Last month, a Michigan pancake house with restaurants in Kalamazoo and Benton Harbor was ordered to pay $245,000 in back wages and damages to 118 employees and retrain all of its managers to comply with the Fair Labor Standards Act (the FLSA). The court order was entered after the Department of Labor investigators found that the owners were violating the FLSA by requiring servers to pay $2 an hour from their tips, failing to pay overtime, and making employees pay for missed orders and uniforms. The Grand Rapids District Director of the Wage and Hour Division stated that this order “should serve as a wake-up call” to other restaurants.
Unless otherwise exempt, the FLSA generally requires that employees be paid minimum wage and overtime for all hours worked over forty (40) in a workweek. Employers in the restaurant industry and other predominately-tipped industries often rely on tips to offset their minimum wage obligations to tipped employees. However, in order to lawfully credit tips received toward the minimum wage obligation (and pay employees at a rate less than Michigan’s minimum wage of $8.50), employers must strictly comply with the FLSA and Michigan tip-credit notice and calculation requirements. Additionally, if tipped employees are participating in tip pools, the tip-pooling arrangements must be valid and include only tipped workers.

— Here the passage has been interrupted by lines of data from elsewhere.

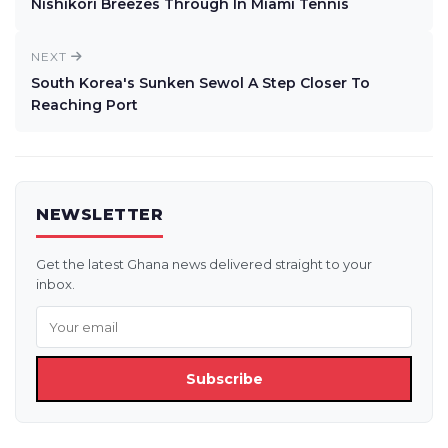
Nishikori Breezes Through In Miami Tennis
NEXT
South Korea's Sunken Sewol A Step Closer To
Reaching Port
NEWSLETTER
Get the latest Ghana news delivered straight to your
inbox.
Subscribe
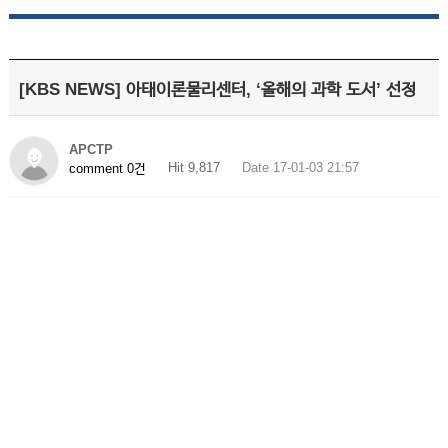
[KBS NEWS] 아태이론물리센터, ‘올해의 과학 도서’ 선정
APCTP
Hit 9,817
Date 17-01-03 21:57
comment 0건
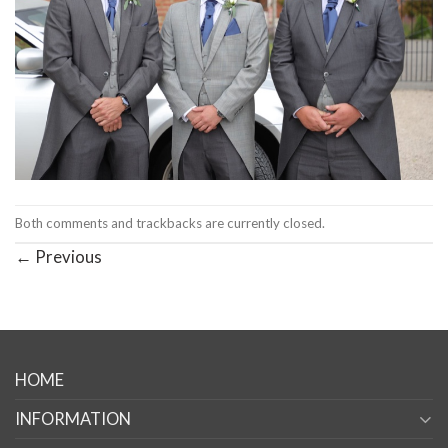
Both comments and trackbacks are currently closed.
←
Previous
HOME
INFORMATION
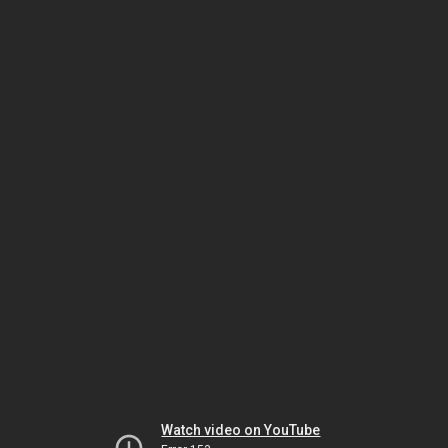
Watch video on YouTube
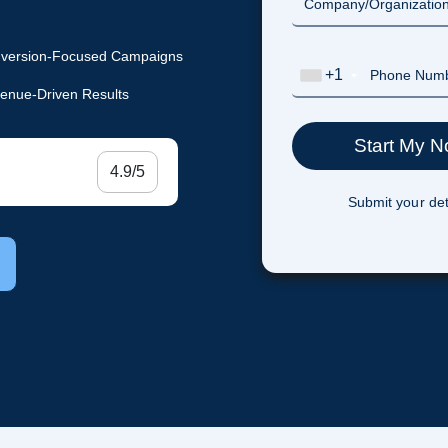
version-Focused Campaigns
+1
enue-Driven Results
4.9/5
Submit your det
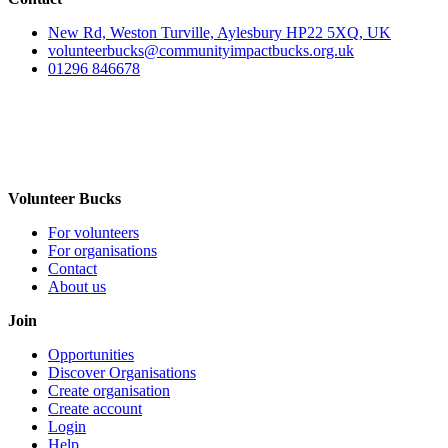
New Rd, Weston Turville, Aylesbury HP22 5XQ, UK
volunteerbucks@communityimpactbucks.org.uk
01296 846678
Volunteer Bucks
For volunteers
For organisations
Contact
About us
Join
Opportunities
Discover Organisations
Create organisation
Create account
Login
Help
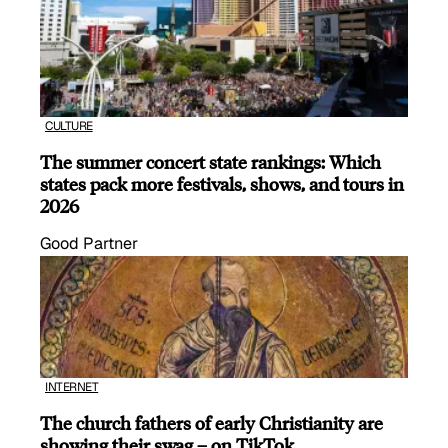
CULTURE
The summer concert state rankings: Which
states pack more festivals, shows, and tours in
2026
Good Partner
INTERNET
The church fathers of early Christianity are
showing their swag – on TikTok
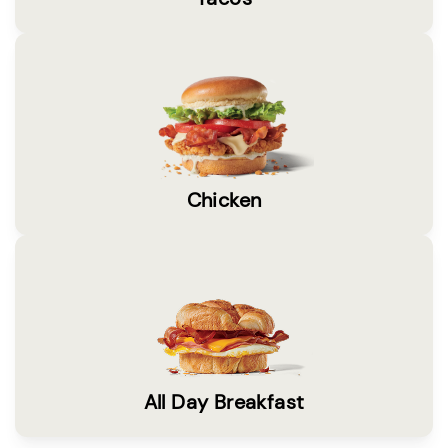
Chicken
All Day Breakfast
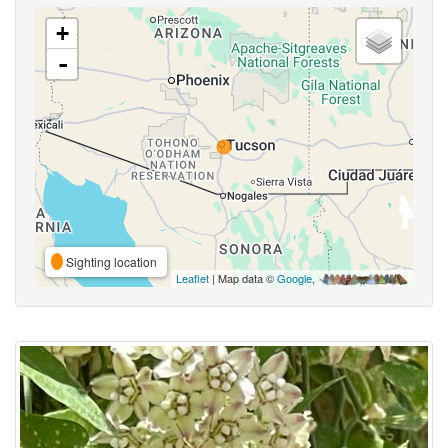
+
-
Sighting location
Leaflet
| Map data ©
Google
,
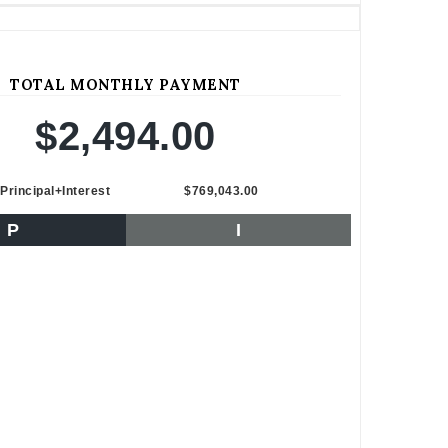
TOTAL MONTHLY PAYMENT
$2,494.00
Principal+Interest
$769,043.00
P
I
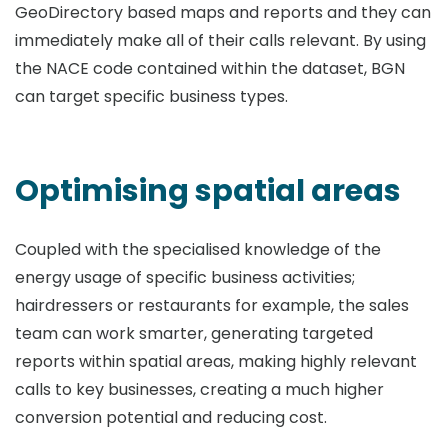
GeoDirectory based maps and reports and they can
immediately make all of their calls relevant. By using
the NACE code contained within the dataset, BGN
can target specific business types.
Optimising spatial areas
Coupled with the specialised knowledge of the
energy usage of specific business activities;
hairdressers or restaurants for example, the sales
team can work smarter, generating targeted
reports within spatial areas, making highly relevant
calls to key businesses, creating a much higher
conversion potential and reducing cost.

Failing to strictly comply with the FLSA and Michigan requirements related to tipped employees can be extremely costly for employers. First, the FLSA permits employees to recover two (2) years of back wages, or three (3) years in the event of willful violations. Further, when proper notice of tip credit is not provided, the back wages are calculated using the higher minimum wage and not the lower wage for tipped employees, which could result in a difference of up to $5.27 an hour per tipped employee for every hour worked for the past two to three years. Finally, any tips received by the tipped employees during that time period are property of the tipped employee and cannot be deducted from the back wages amount.
To avoid their own “FLSA Flapjack Flops,” employers with tipped employees should consult legal counsel to review tip-pooling arrangements and prepare sufficient tip credit notices.